■ **Saved entries**
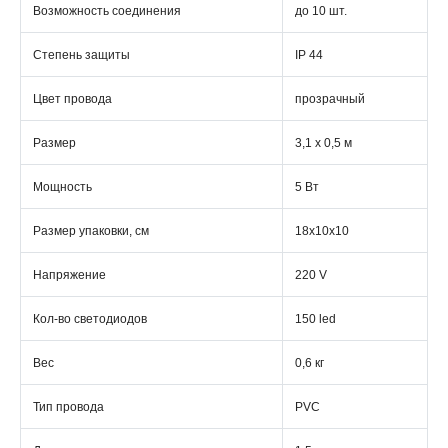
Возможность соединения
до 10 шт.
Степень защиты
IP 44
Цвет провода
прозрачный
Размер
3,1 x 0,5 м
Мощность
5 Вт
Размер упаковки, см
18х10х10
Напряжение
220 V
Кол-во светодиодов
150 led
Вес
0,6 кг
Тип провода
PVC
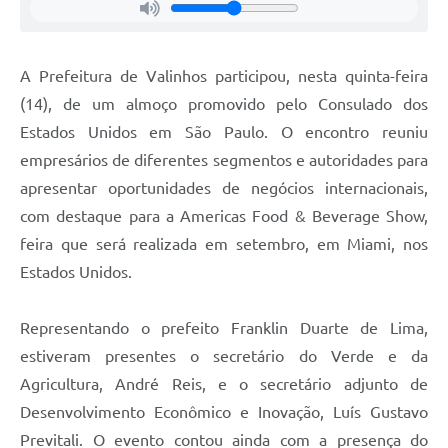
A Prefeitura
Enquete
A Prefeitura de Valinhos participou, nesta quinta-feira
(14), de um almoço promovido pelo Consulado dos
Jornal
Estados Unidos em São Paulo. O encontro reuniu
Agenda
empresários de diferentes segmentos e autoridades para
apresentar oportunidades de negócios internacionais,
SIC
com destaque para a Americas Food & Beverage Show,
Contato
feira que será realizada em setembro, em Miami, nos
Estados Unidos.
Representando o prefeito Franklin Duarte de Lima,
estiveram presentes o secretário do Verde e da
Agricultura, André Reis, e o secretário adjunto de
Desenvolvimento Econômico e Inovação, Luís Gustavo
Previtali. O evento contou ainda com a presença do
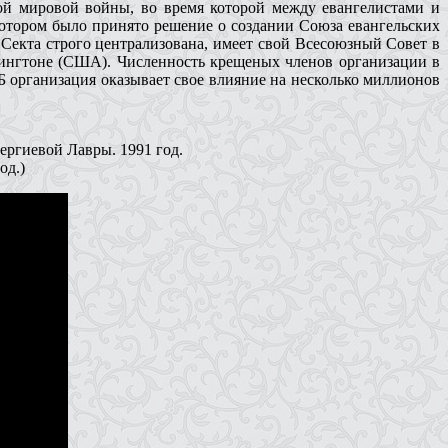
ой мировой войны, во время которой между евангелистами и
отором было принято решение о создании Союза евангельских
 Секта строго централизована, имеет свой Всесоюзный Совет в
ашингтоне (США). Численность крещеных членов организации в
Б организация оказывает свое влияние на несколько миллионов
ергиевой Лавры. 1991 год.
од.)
---
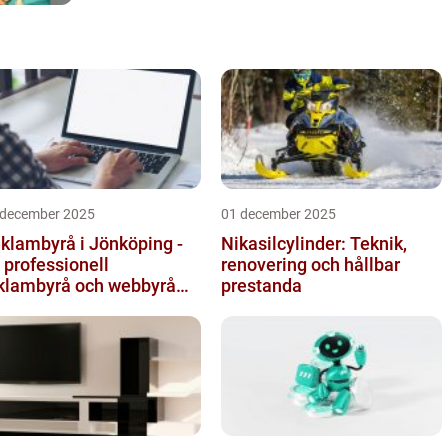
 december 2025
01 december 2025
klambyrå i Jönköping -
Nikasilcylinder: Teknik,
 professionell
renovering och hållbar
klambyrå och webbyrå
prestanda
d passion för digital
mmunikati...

■ **INSTRUCTIONS TO FOLLOW**
Count the lines in the listing that contain the string "klambyrå", treating uppercase and lowercase as different. Give only the number.

■ **ANSWER AREA**
2